March 4, 2026

How to Deploy Qwen3-VL-32B with vLLM

Younes El Hjouji

Detailed Deployment Instructions

1. Environment Setup

# Create a working directory (choose your preferred location)

# Create virtual environment with Python 3.12
python3.12 -m venv venv

# Activate virtual environment
source venv/bin/activate

# Verify Python version (should be 3.12.x)
python --version

# Upgrade pip
pip install --upgrade pip

# Install vLLM
pip install vllm

2. Launch Deployment

# Make sure you're in your working directory and activate virtual environment
source venv/bin/activate

# Recommended public-facing configuration
vllm serve Qwen/Qwen3-VL-32B-Instruct \
  --dtype bfloat16 \
  --max-model-len 8192 \
  --max-num-batched-tokens 8192 \
  --gpu-memory-utilization 0.75 \
  --port 8000

3. Verification

3.1. Check server is running:

curl http://localhost:8000/v1/models

3.2. Test text inference:

curl http://localhost:8000/v1/completions \
  -H "Content-Type: application/json" \
  -d '{
    "model": "Qwen/Qwen3-VL-32B-Instruct",
    "prompt": "Hello, how are you?",
    "max_tokens": 50
  }'

3.3. Test video inference:

VIDEO_BASE64=$(base64 -w 0 /path/to/video.mp4)

curl http://localhost:8000/v1/chat/completions \
  -H "Content-Type: application/json" \
  -d "{
    \"model\": \"Qwen/Qwen3-VL-32B-Instruct\",
    \"messages\": [{
      \"role\": \"user\",
      \"content\": [
        {
          \"type\": \"video_url\",
          \"video_url\": {
            \"url\": \"data:video/mp4;base64,\$VIDEO_BASE64\"
          }
        },
        {
          \"type\": \"text\",
          \"text\": \"Describe this video in detail.\"
        }
      ]
    }],
    \"max_tokens\": 150
  }"

Verified Results:

Deployment succeeded with the 8K / 75% GPU configuration.
---+---
- [What to do]
In the Qwen3-VL-32B deployment guide above, what value does the recommended launch command give for GPU memory utilization?

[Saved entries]
---+---
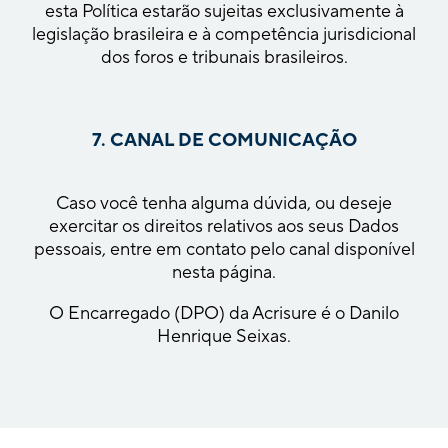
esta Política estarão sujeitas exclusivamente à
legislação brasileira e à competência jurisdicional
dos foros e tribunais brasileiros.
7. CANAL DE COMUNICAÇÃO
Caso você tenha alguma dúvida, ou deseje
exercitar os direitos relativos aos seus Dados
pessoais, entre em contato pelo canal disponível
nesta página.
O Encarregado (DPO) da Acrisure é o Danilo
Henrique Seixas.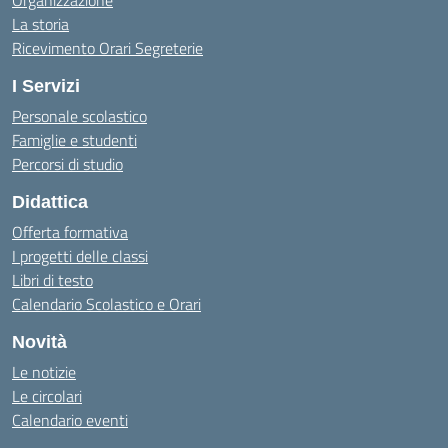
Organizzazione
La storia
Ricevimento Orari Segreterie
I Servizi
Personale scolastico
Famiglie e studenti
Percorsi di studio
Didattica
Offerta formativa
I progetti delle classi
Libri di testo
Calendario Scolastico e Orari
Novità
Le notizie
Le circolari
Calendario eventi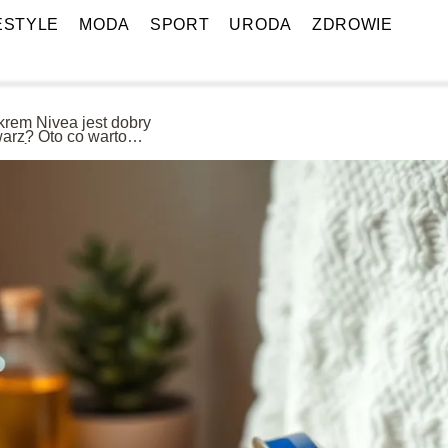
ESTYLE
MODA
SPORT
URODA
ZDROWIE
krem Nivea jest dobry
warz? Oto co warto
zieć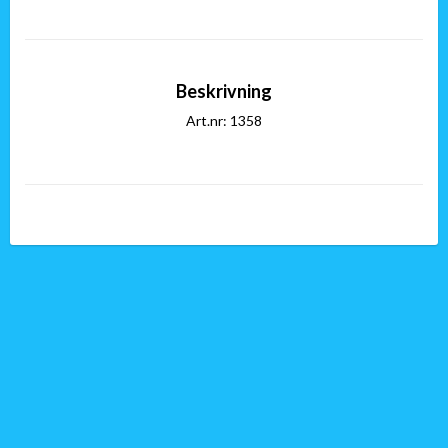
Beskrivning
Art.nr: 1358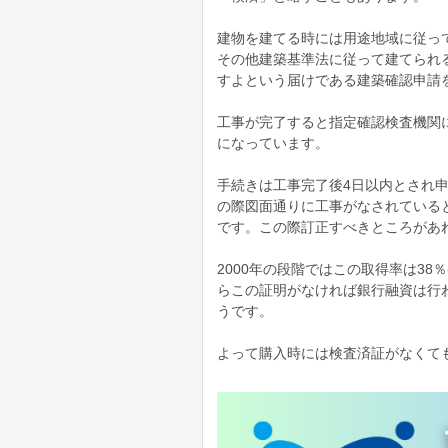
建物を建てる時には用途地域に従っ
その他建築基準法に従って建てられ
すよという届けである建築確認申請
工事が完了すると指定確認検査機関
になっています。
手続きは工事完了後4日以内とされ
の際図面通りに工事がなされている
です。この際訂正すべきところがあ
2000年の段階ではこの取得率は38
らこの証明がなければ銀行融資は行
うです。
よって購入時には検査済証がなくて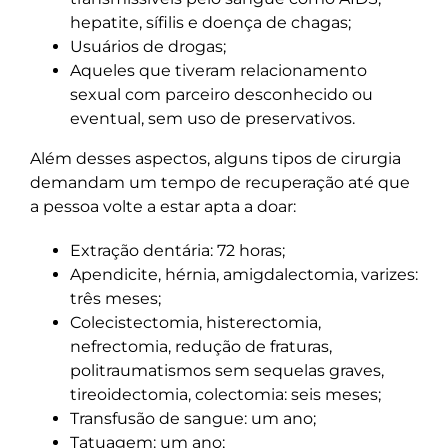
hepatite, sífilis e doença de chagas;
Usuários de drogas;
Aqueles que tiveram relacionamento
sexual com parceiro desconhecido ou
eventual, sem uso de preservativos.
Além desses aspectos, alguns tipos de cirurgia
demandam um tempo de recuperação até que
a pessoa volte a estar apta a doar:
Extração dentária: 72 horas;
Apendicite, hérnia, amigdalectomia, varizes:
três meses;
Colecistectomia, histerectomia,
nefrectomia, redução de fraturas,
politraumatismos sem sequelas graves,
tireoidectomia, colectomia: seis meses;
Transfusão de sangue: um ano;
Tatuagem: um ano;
---+---
- [Written response]
0.75